"Will your grace command me any service to the world's end?" asks the obliging Beatrice in Much Ado About Nothing, a play that strikes the casual reader as being precisely that.
"I will go on the slightest errand now to the Antipodes," she adds, and then presents Don Pedro with a list of politically incorrect suggestions as to what precisely such an errand might entail.
If Beatrice were to head for the Antipodes just now, she would encounter a southern summer only just beginning. And this reversal of the seasons is not the only weather difference she would find.
Here in the north, for example, the smooth, westerly flow of air around the world is disrupted by a number of large mountain ranges - notably the Rockies, the Himalayas and the Alps. They cause the streaming atmosphere aloft to undulate and this, in turn, results in more disturbed conditions near the ground.
There are no comparable barriers south of the Equator, so the air circumnavigates the world in a much more orderly and smoother way. This results in a band of surprisingly persistent winds which run like a ribbon around the globe from west to east. Beatrice would have to cross the "Roaring Forties".
There are other Antipodean peculiarities which might seem strange to us up here. For example, although Australia looks perfectly normal on the weather map, all its weather systems are upside-down and back-to-front.
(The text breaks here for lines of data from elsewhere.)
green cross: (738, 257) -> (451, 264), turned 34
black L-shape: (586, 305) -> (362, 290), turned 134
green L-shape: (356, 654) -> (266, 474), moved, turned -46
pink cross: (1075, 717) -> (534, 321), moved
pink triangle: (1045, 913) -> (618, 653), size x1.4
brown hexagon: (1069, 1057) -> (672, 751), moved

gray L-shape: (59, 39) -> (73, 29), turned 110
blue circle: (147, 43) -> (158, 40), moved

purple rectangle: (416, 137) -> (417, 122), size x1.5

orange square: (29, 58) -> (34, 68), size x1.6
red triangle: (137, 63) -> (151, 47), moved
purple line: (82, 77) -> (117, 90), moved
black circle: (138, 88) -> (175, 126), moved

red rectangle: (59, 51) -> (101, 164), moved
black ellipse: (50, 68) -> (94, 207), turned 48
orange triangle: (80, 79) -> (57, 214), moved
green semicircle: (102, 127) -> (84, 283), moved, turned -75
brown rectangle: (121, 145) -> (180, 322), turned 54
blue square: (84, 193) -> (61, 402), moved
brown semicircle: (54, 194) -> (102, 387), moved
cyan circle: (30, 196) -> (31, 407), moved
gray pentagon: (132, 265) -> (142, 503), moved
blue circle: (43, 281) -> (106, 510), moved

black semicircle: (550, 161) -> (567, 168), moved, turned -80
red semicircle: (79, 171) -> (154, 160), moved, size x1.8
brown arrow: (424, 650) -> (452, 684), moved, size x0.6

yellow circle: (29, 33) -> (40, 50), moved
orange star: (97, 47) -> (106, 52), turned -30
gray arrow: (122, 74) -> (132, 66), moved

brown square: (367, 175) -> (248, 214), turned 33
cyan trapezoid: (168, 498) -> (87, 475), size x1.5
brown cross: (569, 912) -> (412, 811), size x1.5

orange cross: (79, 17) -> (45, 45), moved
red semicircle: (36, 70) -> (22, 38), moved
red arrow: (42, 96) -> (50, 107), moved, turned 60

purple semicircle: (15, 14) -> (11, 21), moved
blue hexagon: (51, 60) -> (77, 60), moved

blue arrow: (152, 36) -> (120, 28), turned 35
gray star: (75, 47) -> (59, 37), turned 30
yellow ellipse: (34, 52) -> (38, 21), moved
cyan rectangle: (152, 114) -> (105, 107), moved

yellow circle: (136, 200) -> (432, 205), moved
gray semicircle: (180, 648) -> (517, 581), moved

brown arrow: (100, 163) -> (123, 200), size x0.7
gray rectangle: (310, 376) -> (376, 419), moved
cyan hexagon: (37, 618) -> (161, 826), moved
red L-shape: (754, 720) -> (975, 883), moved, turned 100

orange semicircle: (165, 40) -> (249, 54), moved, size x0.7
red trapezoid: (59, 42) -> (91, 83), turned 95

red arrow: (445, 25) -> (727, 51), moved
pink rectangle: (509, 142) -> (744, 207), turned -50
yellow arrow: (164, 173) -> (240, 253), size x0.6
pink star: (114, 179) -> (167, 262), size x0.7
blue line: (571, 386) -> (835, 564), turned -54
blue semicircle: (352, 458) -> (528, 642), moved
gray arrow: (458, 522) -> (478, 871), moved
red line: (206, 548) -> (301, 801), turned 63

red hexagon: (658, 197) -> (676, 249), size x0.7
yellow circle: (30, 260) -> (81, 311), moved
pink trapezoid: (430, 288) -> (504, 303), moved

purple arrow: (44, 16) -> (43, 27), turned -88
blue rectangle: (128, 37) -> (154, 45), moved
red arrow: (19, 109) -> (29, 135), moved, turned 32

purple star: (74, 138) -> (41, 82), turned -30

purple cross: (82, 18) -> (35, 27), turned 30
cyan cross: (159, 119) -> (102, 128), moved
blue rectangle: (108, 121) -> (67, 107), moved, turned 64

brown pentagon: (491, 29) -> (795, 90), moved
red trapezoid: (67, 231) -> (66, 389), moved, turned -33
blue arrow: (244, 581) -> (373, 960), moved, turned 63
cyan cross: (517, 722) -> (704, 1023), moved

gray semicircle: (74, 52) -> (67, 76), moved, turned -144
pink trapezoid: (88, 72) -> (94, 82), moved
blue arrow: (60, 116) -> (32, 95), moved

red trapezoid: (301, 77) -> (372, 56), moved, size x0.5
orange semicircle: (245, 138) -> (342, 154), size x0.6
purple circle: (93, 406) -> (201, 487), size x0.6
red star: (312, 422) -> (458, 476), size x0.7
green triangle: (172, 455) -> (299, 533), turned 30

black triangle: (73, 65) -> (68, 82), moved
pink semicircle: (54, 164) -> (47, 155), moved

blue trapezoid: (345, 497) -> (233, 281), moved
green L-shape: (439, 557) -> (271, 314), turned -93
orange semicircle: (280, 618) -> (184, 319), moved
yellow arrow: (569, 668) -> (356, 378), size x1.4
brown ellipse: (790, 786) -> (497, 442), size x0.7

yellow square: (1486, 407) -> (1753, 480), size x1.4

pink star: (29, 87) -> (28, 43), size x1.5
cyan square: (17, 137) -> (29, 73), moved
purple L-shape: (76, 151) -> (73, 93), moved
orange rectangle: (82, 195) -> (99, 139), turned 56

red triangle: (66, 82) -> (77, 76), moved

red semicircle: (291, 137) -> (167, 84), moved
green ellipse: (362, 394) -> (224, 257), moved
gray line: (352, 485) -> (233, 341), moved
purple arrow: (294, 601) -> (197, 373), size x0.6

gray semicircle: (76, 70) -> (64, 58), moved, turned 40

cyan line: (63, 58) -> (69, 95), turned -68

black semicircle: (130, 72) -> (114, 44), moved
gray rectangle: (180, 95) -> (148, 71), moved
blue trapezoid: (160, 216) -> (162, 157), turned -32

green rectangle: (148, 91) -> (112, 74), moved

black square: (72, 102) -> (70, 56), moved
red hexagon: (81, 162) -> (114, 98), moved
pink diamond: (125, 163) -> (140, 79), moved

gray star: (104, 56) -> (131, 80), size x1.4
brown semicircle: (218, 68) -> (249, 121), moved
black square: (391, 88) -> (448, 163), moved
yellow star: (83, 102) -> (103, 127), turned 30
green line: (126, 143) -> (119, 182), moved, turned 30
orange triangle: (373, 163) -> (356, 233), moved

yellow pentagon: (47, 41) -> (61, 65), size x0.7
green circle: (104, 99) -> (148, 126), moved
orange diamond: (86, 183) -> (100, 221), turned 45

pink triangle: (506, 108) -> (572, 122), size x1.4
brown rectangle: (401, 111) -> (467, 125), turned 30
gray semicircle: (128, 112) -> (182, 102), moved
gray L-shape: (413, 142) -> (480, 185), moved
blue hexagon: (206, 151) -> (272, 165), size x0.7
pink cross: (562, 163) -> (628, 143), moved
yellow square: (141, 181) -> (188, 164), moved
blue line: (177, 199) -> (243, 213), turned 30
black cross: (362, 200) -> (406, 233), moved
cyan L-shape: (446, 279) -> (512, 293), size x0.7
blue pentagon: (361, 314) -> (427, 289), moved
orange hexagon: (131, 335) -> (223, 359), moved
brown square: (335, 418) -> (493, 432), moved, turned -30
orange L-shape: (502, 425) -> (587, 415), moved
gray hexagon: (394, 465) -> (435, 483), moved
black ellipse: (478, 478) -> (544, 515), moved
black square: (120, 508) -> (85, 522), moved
Buys Ballot's law as it applies in the Northern Hemisphere states that if you stand with your back to the wind, the low pressure is to your left. This, translated to the weather map, means that the wind blows in an anti-clockwise direction around centres of low pressure and clockwise around an anticyclone.
In the Southern Hemisphere, however, everything is reversed; the winds blow clock- wise around depressions and anti-clockwise around the areas of high pressure.
For this reason, some would assert that if Beatrice were to have a bath in the Antipodes, she would afterwards see the water drain clockwise from the tub - rather than anti-clockwise as it is claimed to do up here.
But this is something of a myth. The Coriolis effect, which dictates the direction of the wind around a low, holds good for water just as much as air, but it is only effective for large-scale movements of the fluid.
The scale of the activity in Beatrice's bath can be assumed to be such that the Coriolis effect is very tiny and insignificant compared to pre-existing eddies in the water, the interfering geometry of the tub and, indeed, the sloshing about of Beatrice herself.